After registering in the VTL users can login and create new projects. Projects are a basic unit which organizes the work in VTL. Project contains images, some basic metadata and transcription. Creation of the project starts with typing in the information about the transcribed document which include: name of the project, title and creator of original document, keywords describing both project and the document, type of content (printed, manuscript or other) and finally, the language(s) of the text. This metadata can be keyed manually or imported from the existing description of the object from digital library.
Import of Scanned Images
The following step includes addition of scanned images. VTL supports upload of files from the hard disk of user’s computer or direct import of certain kinds of documents from the digital library (only some digital libraries are supported at the moment).
VTL support upload of images in most widely used graphical formats, including PNG, JPG, TIFF, DjVu and PDF files. File in TIFF/PDF/DjVu formats are automatically converted into PNGs. Apart from uploading single files, users can also upload a ZIP archive containing images. VTL will automatically extract the archive and add (or convert if necessary) uploaded files to the project.
Second possibility of adding files is a direct files import from one of the supported digital libraries. This mechanism is based on OAI identifiers and is specific for dLibra-based (http://dlibra.psnc.pl) digital libraries.
Operations such as import of files from the remote server or conversion of several dozens of TIFF files is executed as a non–blocking, asynchronous task. User can close the current web browser window and work on something different. When asynchronous task is completed VTL will notify user by sending an email message to account associated with the user account. At any time they can also monitor the current execution of a given task by looking at a dedicated page in their profile.
Base Version of Transcription
Transcription in VTL, apart from text itself contains also its coordinates in the original image and information about annotations/comments.
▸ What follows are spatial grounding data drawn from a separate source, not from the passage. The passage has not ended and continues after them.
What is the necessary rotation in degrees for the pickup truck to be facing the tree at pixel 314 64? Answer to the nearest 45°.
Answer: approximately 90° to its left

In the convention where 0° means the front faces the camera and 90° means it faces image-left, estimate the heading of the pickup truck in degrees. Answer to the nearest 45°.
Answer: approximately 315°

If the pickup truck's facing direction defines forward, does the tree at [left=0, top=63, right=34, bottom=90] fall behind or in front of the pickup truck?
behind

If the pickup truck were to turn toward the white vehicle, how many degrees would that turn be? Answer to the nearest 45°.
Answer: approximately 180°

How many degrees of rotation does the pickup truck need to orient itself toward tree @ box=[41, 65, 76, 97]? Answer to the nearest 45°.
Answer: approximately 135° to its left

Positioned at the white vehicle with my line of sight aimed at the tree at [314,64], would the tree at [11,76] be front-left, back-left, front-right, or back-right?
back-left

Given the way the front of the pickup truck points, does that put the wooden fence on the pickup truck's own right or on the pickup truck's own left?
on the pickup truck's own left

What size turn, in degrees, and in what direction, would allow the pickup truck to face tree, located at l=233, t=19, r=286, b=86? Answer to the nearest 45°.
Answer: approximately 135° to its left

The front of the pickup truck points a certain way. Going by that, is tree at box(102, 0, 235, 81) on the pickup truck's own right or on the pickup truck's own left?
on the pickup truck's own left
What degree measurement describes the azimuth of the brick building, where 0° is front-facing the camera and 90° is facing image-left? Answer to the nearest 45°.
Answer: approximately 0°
There are several ways to create a base version of transcription in VTL. In most cases, the base version of transcription will be created using VTL’s OCR service. But apart from this, initial version of transcription can be created by manual keying of text from images or by import of existing transcription, e.g. results of recognition from standalone OCR engine (eg. Tesseract or OCRopus),
Manual keying is a tedious task but in some cases it might be the only solutions to create searchable text. When performed in VTL, work can be easily distributed among a group of volunteers which should significantly speed up the whole process.
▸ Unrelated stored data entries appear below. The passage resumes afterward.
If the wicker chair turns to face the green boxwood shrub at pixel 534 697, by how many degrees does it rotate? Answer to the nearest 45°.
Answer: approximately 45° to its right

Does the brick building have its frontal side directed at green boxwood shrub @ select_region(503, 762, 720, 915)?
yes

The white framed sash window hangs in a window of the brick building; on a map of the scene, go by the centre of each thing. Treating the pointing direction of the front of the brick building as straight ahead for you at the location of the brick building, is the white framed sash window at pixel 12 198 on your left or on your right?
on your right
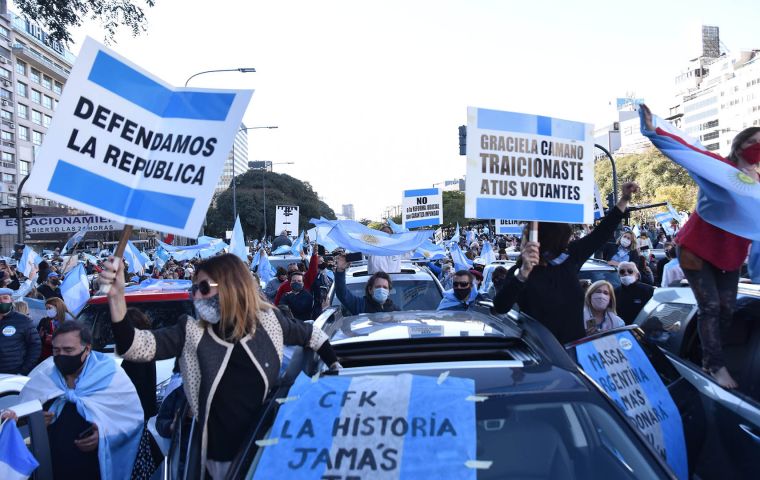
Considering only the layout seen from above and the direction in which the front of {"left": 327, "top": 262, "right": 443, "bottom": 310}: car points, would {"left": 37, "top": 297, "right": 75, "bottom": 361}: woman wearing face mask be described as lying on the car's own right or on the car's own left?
on the car's own right

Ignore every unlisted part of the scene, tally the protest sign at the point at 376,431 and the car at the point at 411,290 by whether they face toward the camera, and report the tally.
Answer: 2

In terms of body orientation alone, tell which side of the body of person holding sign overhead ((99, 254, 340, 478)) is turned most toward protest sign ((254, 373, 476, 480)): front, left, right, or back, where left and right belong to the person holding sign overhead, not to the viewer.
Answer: left

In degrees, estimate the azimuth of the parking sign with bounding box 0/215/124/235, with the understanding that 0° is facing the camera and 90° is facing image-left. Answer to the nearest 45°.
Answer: approximately 0°

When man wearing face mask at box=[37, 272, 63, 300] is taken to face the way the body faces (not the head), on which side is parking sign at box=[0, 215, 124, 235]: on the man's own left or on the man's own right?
on the man's own left

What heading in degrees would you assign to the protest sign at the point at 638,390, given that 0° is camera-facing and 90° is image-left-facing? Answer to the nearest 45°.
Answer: approximately 0°

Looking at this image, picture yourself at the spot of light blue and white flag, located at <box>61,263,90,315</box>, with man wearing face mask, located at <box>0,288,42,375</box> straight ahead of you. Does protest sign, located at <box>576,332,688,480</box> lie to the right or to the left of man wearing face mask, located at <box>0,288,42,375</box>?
left

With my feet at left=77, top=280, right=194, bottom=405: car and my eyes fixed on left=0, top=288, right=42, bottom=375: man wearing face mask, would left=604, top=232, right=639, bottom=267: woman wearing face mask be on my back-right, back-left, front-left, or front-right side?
back-right
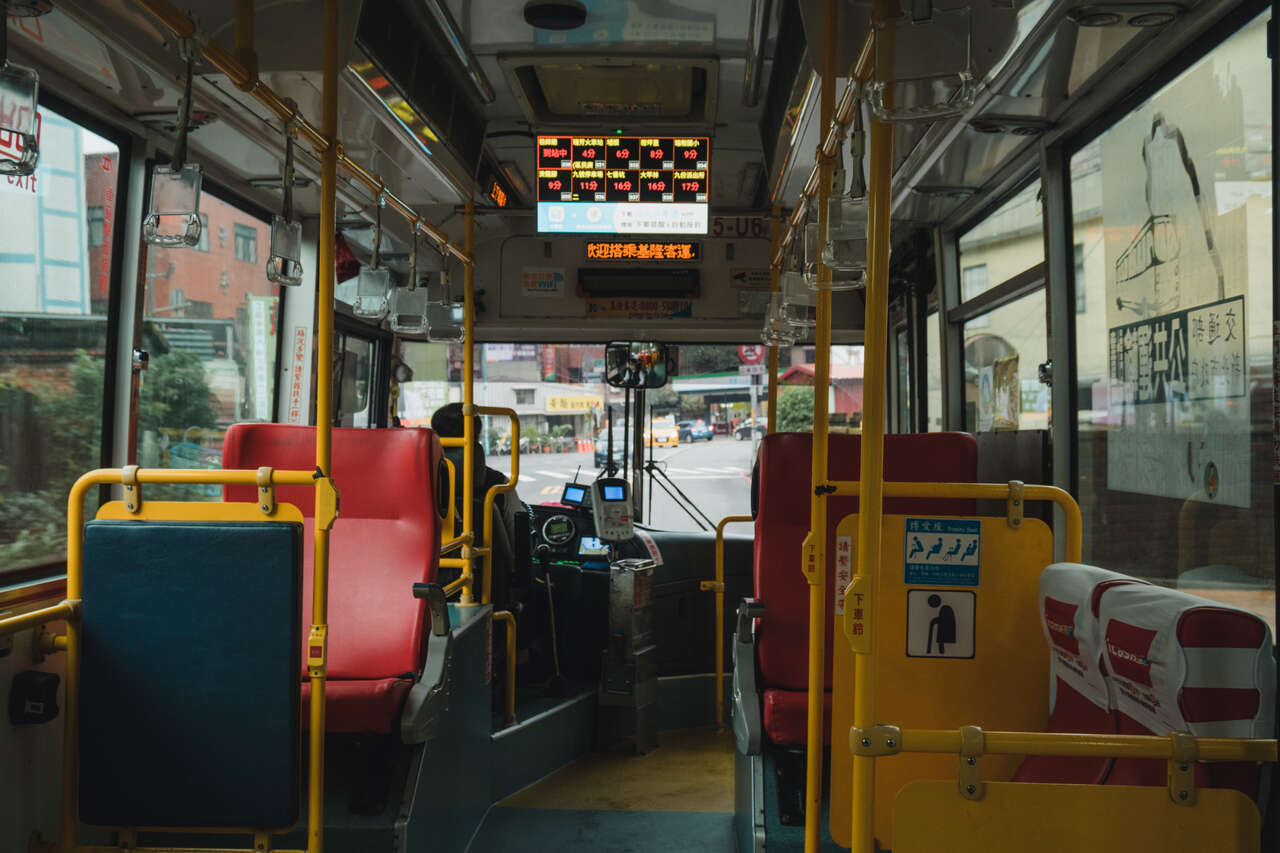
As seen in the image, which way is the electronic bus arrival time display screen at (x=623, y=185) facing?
toward the camera

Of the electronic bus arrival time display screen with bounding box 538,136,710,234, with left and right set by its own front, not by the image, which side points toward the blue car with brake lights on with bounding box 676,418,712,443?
back

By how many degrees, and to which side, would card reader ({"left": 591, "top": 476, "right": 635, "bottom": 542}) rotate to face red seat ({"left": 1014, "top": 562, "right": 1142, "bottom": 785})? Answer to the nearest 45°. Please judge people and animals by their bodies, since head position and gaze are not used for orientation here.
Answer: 0° — it already faces it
The most comfortable option for creation of the base transcription is the usage of VTL’s OCR service. Users can go through the project and invoke OCR processing on each scanned image manually or run a batch processing on all files in the project. Batch OCR is executed as an asynchronous task, user will be notified via email when the process is finished.
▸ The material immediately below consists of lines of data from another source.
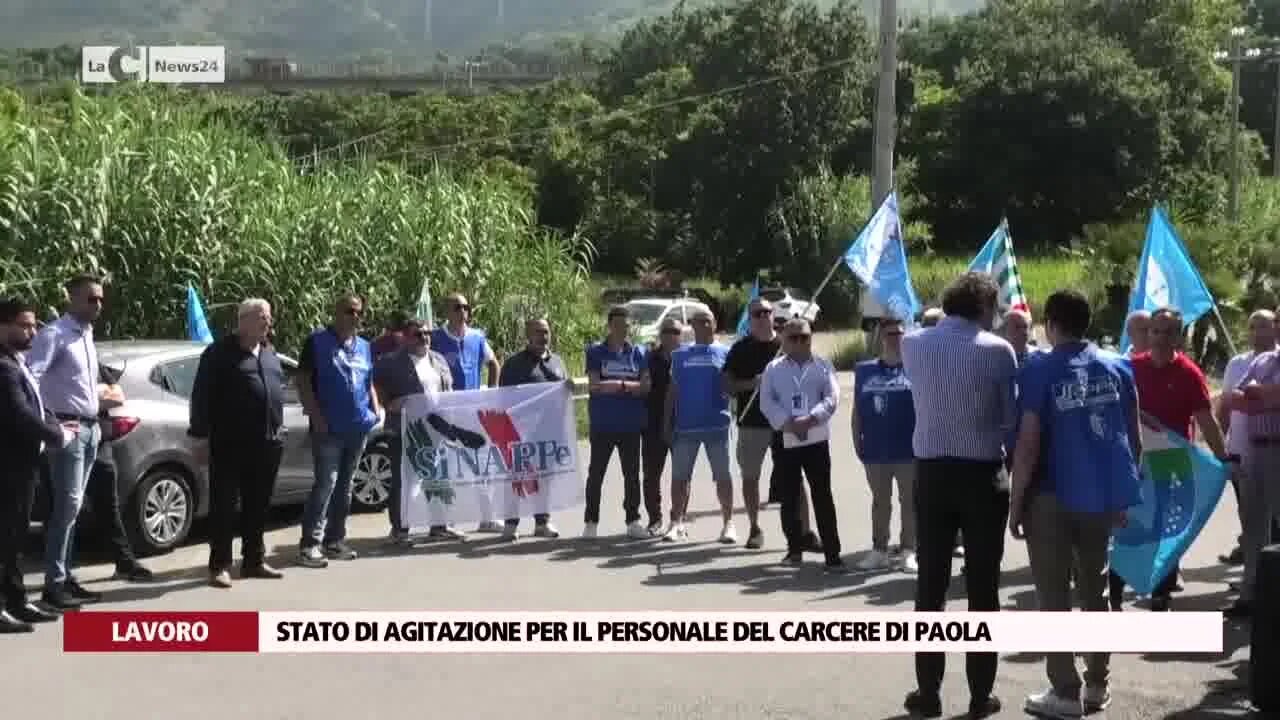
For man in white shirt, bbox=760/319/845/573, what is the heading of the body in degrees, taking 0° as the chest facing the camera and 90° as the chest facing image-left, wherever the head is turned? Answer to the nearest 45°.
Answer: approximately 0°

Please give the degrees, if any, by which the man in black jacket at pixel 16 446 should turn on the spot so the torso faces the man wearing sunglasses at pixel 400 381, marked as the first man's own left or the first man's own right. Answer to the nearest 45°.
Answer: approximately 45° to the first man's own left

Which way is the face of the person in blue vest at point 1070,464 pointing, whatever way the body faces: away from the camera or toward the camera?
away from the camera

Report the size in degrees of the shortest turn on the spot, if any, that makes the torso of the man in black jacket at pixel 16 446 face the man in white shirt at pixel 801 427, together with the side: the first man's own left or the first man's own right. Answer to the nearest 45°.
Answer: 0° — they already face them

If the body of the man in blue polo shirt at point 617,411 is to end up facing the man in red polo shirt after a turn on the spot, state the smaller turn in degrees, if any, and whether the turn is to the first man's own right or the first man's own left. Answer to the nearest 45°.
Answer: approximately 45° to the first man's own left

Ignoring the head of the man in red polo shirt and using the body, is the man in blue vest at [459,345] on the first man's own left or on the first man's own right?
on the first man's own right

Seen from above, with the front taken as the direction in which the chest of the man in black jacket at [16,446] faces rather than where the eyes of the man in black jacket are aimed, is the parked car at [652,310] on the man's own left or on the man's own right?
on the man's own left

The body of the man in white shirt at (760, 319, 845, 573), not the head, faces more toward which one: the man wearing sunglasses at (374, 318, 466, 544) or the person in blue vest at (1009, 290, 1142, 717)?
the person in blue vest

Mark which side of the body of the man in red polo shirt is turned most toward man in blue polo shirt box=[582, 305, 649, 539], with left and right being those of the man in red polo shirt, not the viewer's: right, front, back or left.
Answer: right

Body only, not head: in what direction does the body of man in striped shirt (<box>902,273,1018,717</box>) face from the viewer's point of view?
away from the camera
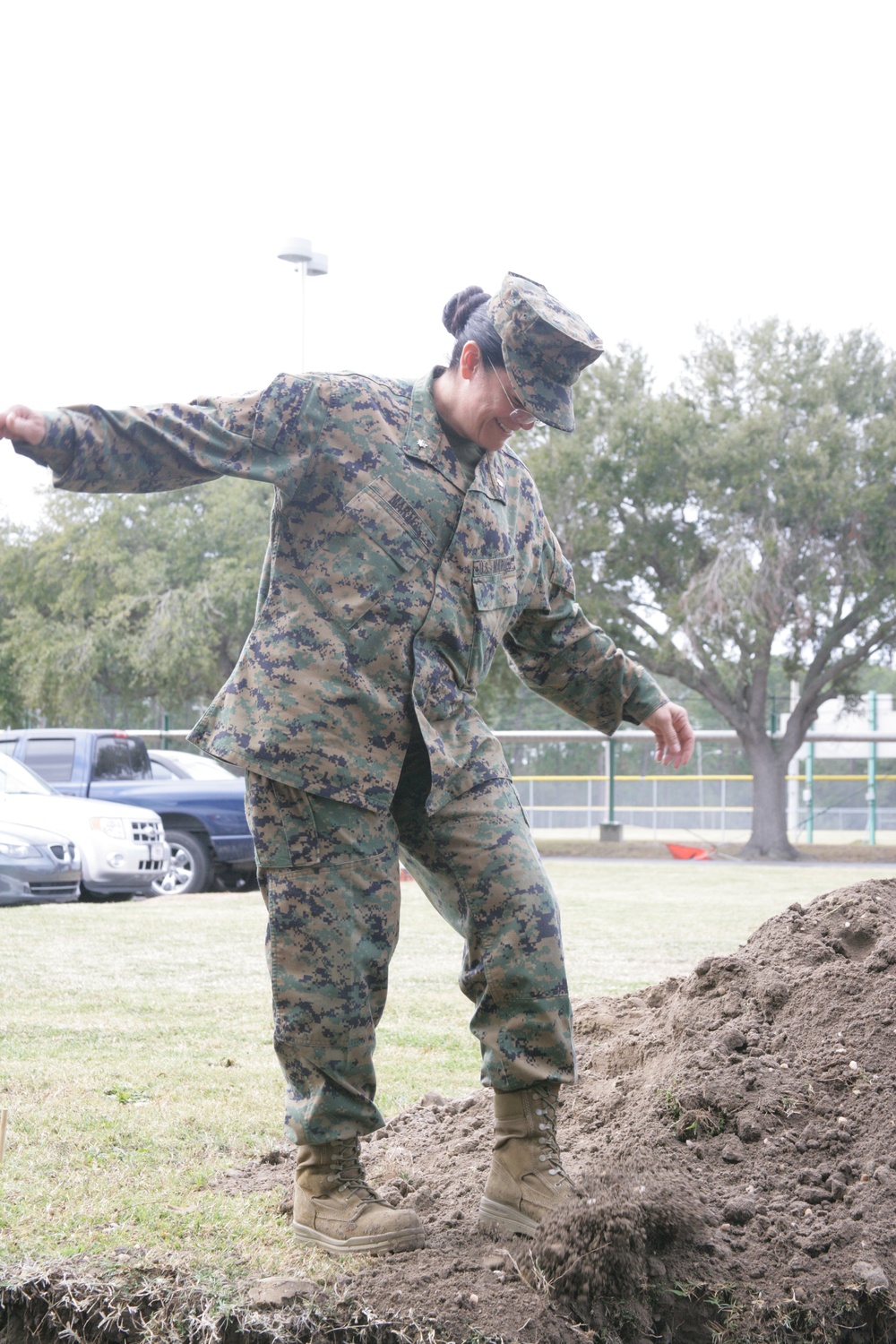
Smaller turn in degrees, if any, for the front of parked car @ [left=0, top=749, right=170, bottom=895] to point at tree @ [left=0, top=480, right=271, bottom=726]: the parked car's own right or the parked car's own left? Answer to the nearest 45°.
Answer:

Web interface of the OCR service allows to process the whole page or just a fragment of it. This might be useful while dealing with pages where several languages were used next to each other. User can mark the first half of the page which was printed in one language and run the OCR. When the first part of processing is over, user can go back to the OCR interface and process the rest of the page using different language profile.
As it was already mentioned, OCR service returns not only text but also its coordinates. This might be useful when working with manuscripts. Current OCR service does not offer support for connected scripts but it features a good accuracy at marking boundaries of text lines. In this usage scenario users can use only the coordinates of lines (because the quality of recognised text will probably be very poor. This would work as a template and simplify the process of a manual keying of text.
Described OCR service can be customized for better recognition of certain types of documents, customization process is implemented using Cuttouts (http://wlt.synat.pcss.pl/cutouts) application.
Correction of the Transcription
The work of project’s editor consists of the following steps:
- go to the project page,
- select page from the project or click “Go to the transcription editor”,
- review the text and verify if the content of a scan corresponds to the recognised text
- when ready with a given page, editor can go to the next page.
Every text line in the transcription has a status, after verification/correction it goes to a “checked” state. This transition can be done manually (editor marks line as checked) or automatically (if they spend more than 5 seconds working on a given line). Thanks to this mechanism project owner can track the progress of correction process. VTL can also select pages which have the highest number of unchecked lines and redirect project editors to these pages. Project owner can mark all lines at a given page as “checked” or “unchecked”. This feature should help to implement more sophisticated correction workflows.
VTL supports parallel modification of transcription. If two users work on the same file their changes will be automatically merged. All modifications of the project are tracked, project owner can withdraw changes performed by other users at any time.
Export of results
When a quality of transcription is sufficient, project owner can export final text in one of three output formats:
- hOCR – can be used to generate alternative document formats e.g. PDFs, DjVu files,
- plain text/RTF – for processing in popular text editors e.g. Microsoft Word,
- ePUB/Mobi – format dedicated to mobile readers, may be a subject of further processing in applications like Sigil (https://code.google.com/p/sigil/) or Calibre (http://calibre-ebook.com/).
Adding new output formats is relatively easy and the list of supported formats will be extended in the future.